Exosomes were separated by filtration and ultracentrifugation of plasma from 26 septic shock patients (SSP) and from 10 healthy volunteers. After separation, exosomes were infused at a 0.5-fold plasma concentration in Langendorff-perfused hearts from 22 New Zealand rabbits. In other experiments, 12 isolated rat papillary muscles were exposed to a 0.5-fold plasma concentration of exosomes from septic patients and healthy controls.
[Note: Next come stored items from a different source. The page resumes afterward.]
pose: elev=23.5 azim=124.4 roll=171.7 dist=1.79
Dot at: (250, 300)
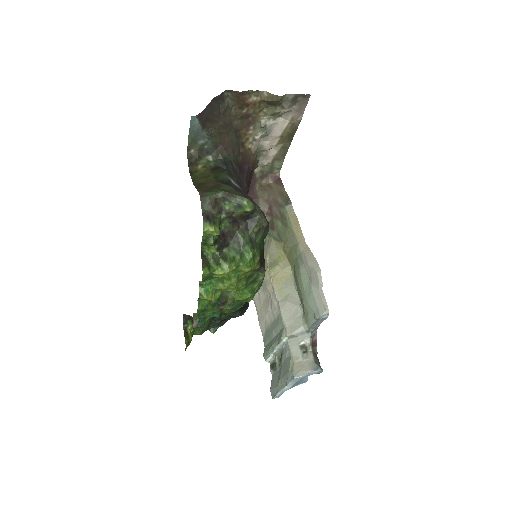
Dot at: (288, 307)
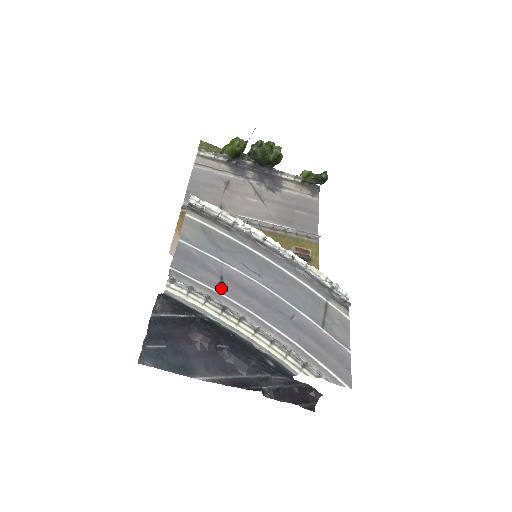
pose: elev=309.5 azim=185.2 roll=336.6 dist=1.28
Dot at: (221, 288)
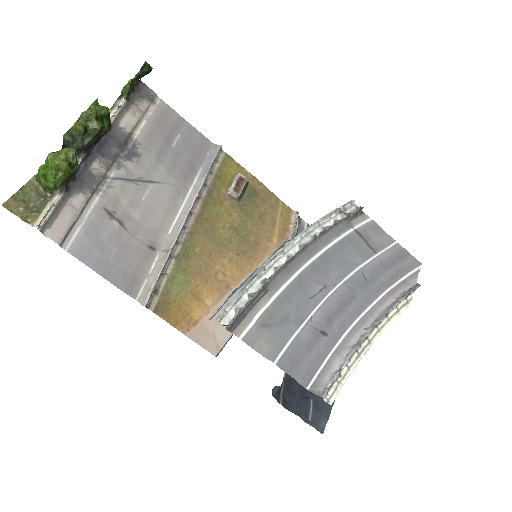
Dot at: (333, 339)
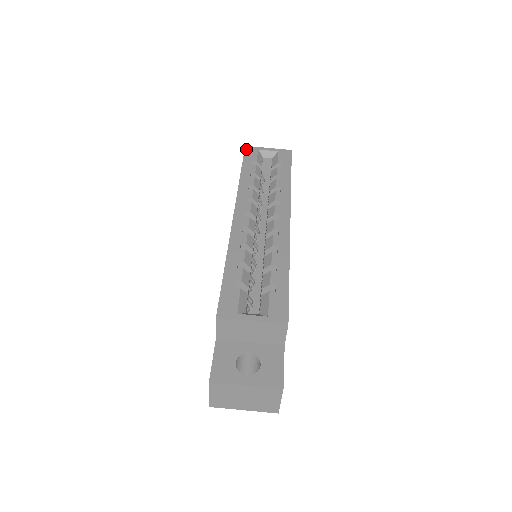
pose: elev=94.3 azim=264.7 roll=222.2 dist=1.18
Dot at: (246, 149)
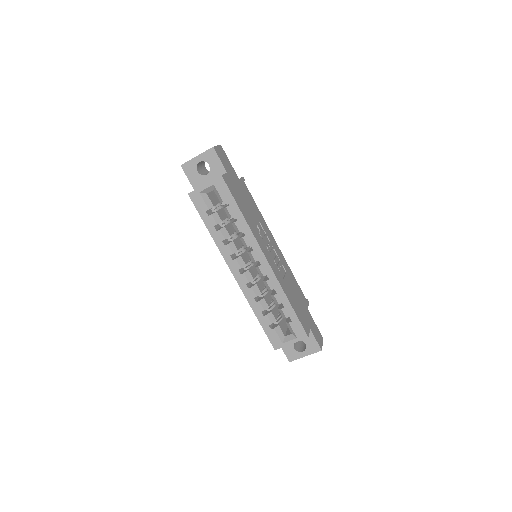
Dot at: (191, 198)
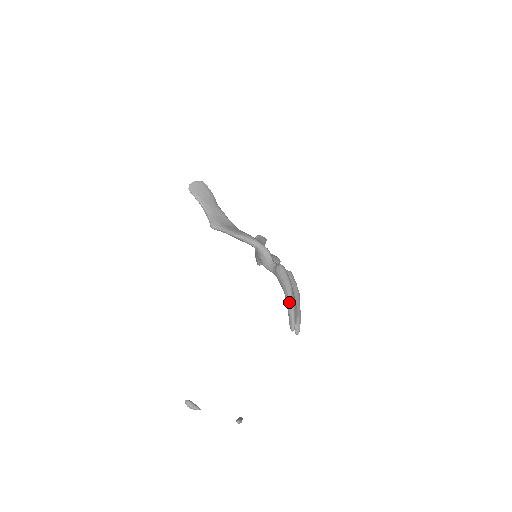
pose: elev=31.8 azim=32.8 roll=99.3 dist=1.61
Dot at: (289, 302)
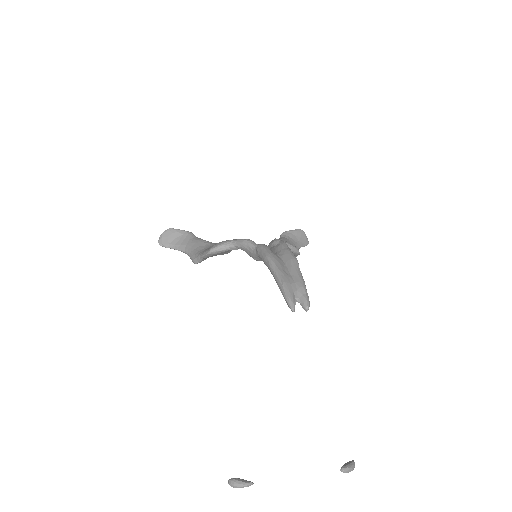
Dot at: (275, 279)
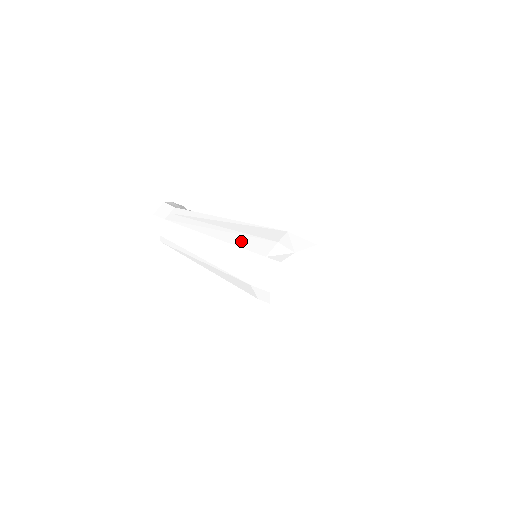
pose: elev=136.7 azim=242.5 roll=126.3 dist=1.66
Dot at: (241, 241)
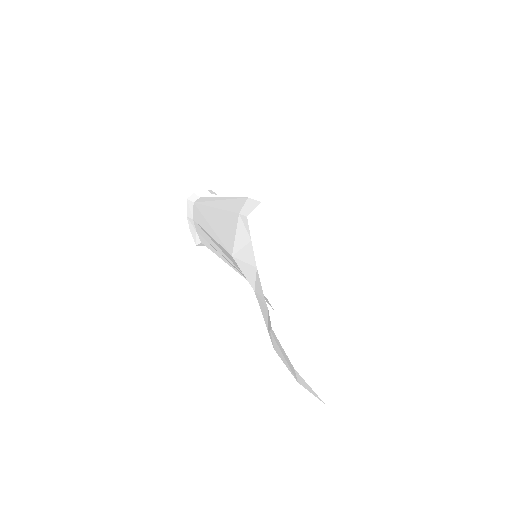
Dot at: occluded
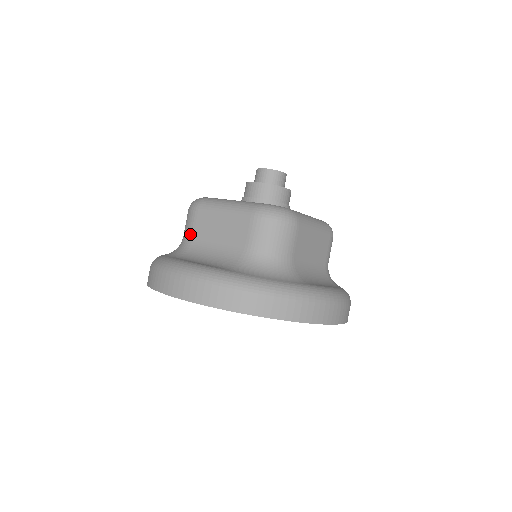
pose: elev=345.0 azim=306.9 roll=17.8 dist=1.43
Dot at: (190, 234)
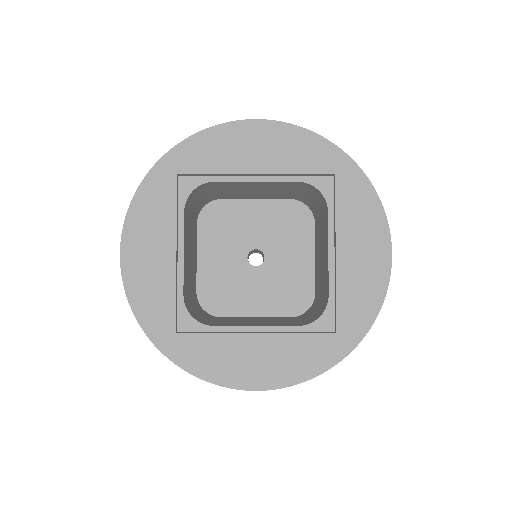
Dot at: occluded
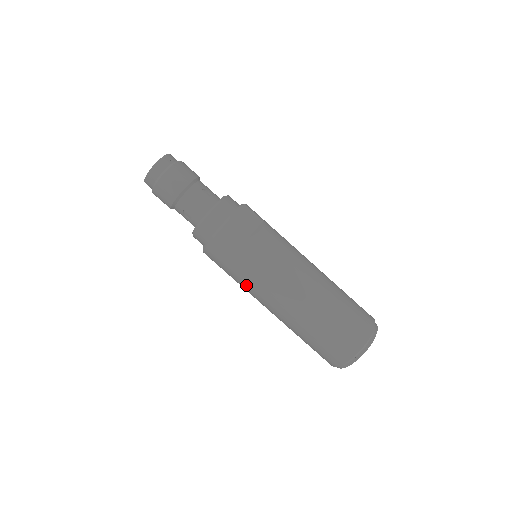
Incubation of exosomes from SSP for 20 min induced a 17% and 30% reduction in positive and negative time–pressure derivatives, respectively (n = 7, P < 0.05). Incubation of exosomes from healthy volunteers for the same time induced a nonsignificant 9% and 19% decrease in positive and negative time–pressure derivatives, respectively (n = 5, P = NS). This effect was 60% and 83% inhibited by L-NMMA (10-4 M). Exposure of rat papillary muscles to exosomes from SSP caused decrease in developed tension (3.22 ± 0.77 g/mm2 pre vs 2.86 ± 0.80 g/mm2 post, n = 8, P = 0.007) and in positive time-tension derivative (31.8 ± 9.32 g/mm2/s pre vs 28.06 ± 9.31 g/mm2/s post, n = 8, P = 0.01). Incubation with exosomes from healthy volunteers induced no significant difference in developed tension (3.08 ± 0.61 g/mm2 pre vs 2.95 ± 0.72 g/mm2 post, n = 4, P = NS) and in positive time-tension derivative (34.18 ± 6.03 g/mm2/s pre vs 34.45 ± 6.75 g/mm2/s post, n = 4, P = NS).
Infusion of exosomes from platelets of septic patients induces myocardial dysfunction in isolated rabbit hearts and in rat papillary muscle preparations. The attenuation of dysfunction after exposure to nitric oxide (NO) inhibitor L-NMMA indicates a possible role for NO in exosome-induced myocardial depression.